Despite facing one of the most in-form players this season, Tauson played freely and was never intimidated by the occasion. Her left thigh strapped after a medical timeout at the start of the second set, the teenager kept a cool head when she faced two match points against the No. 21 seed.

Tauson didn’t succumb either when she squandered four match points of her own. Instead, she remained patient, saving a break point in the final game, before a big serve on the fifth match point sealed the match.

Clara Tauson, Roland Garros 2020, first round© Corinne Dubreuil/FFT

Tauson’s never-say-die attitude is not the only thing she has in common with Wozniacki, who was one of the most consistent performers in the women’s game.

Just like her famous countrywoman, Tauson was an outstanding junior, who became world No. 1 after winning the 2019 Australian Open girls’ singles. Both women were also at times coached by their fathers. Wozniacki’s father, Piotr, was a pro football player, while Tauson’s father, Soren, was an ice hockey pro.

Transition to the pros

She is only 17 but Tauson has adapted remarkably well from playing junior tennis to competing on the senior tour.

“We played an amazing match today, probably the highest-quality tennis I’ve ever played in my life,” she said. “I have adjusted, and I think that I am ready to be on this level, but you still have to break into the top 100 and there is still a long way for that...and I feel good to play against those kind of players.”

Another tough American awaits her in the second round: former Australian Open semi-finalist Danielle Collins.

“She’s a hard-hitter, Jen was as well today, but she maybe is a little bit more consistent,” Tauson said. “I’ve never played girls like this before, so I cannot say too much.

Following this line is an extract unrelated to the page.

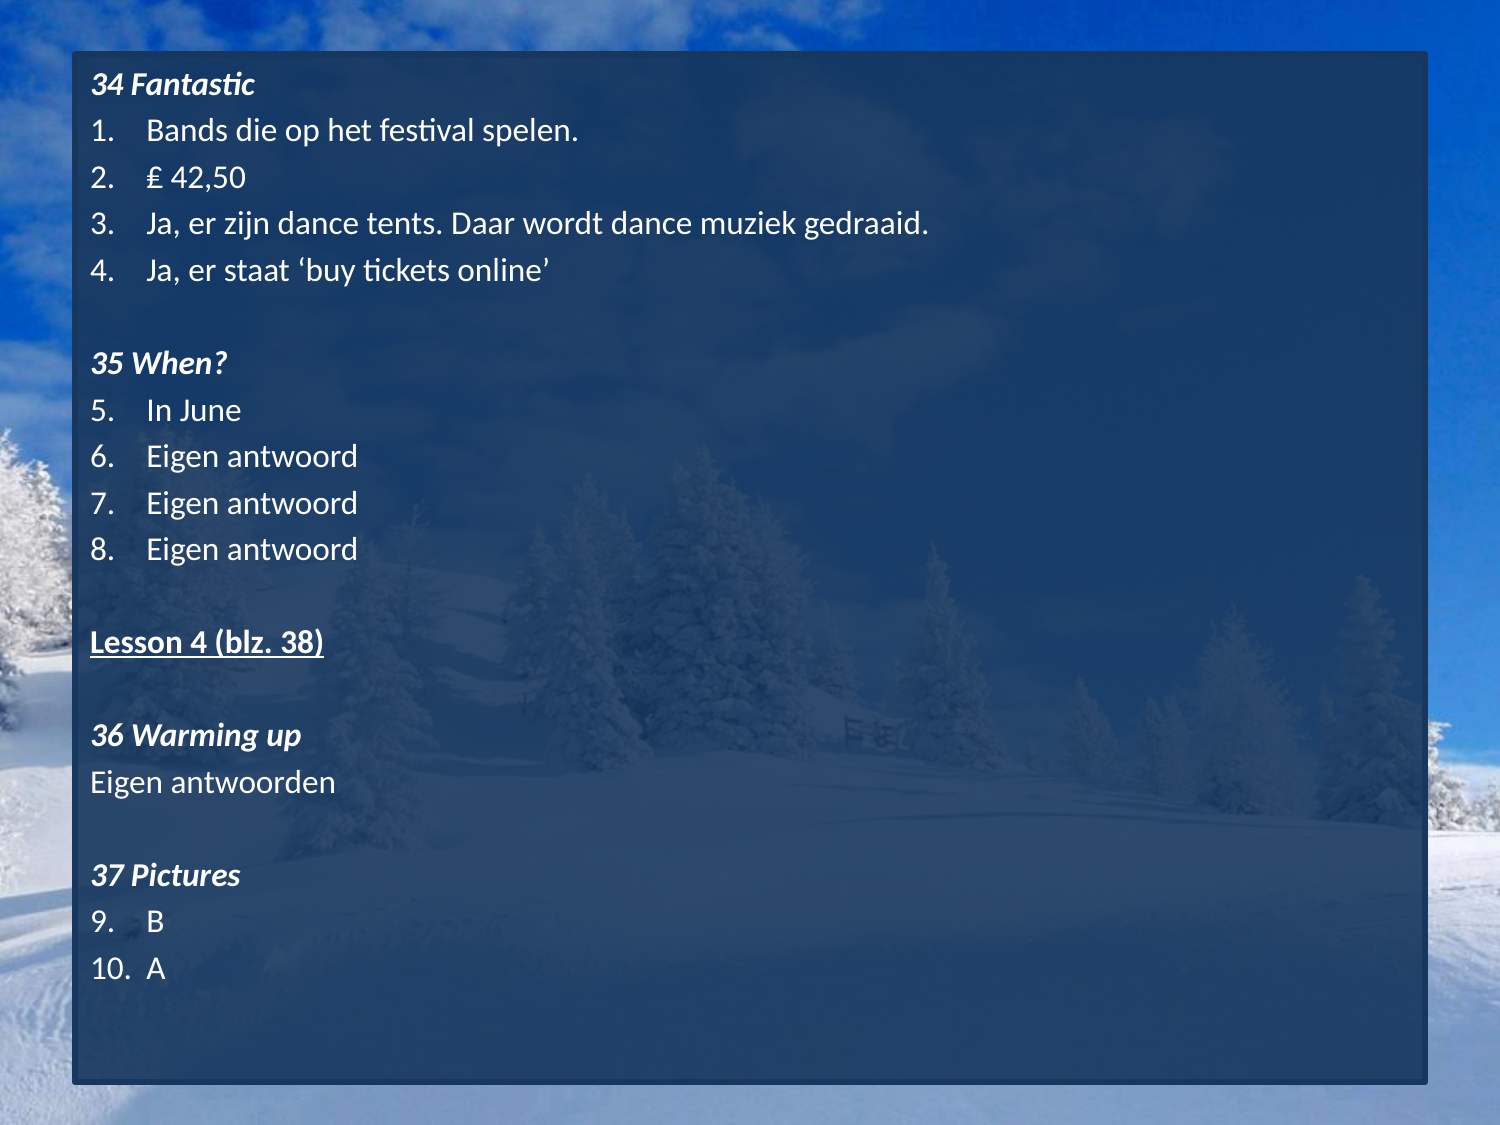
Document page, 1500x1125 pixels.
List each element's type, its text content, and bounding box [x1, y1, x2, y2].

picture [0, 0, 1500, 1125]
list 34 Fantastic Bands die op het festival spelen. ₤ 42,50 Ja, er zijn dance tents. Daar wordt dance muziek gedraaid. Ja, er staat ‘buy tickets online’ 35 When? In June Eigen antwoord Eigen antwoord Eigen antwoord Lesson 4 (blz. 38) 36 Warming up Eigen antwoorden 37 Pictures B A [72, 51, 1428, 1085]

Danielle, she is a very good player.”

Wozniacki’s wish

During the Australian Open in January, her final tournament, Wozniacki talked about how proud she was of the legacy she had created in her home country.

“It’s amazing to see all these young, both girls and boys, being on the tennis courts and how tennis is thriving and doing well,” Wozniacki told reporters. “It’s great, I hope we can move that forward, and I hope I’ve proven and shown for the younger generation that it’s possible to be from Denmark and be a great tennis player. So I hope we’re going to have many more in the future.”

It looks like Wozniacki’s wish has already come true.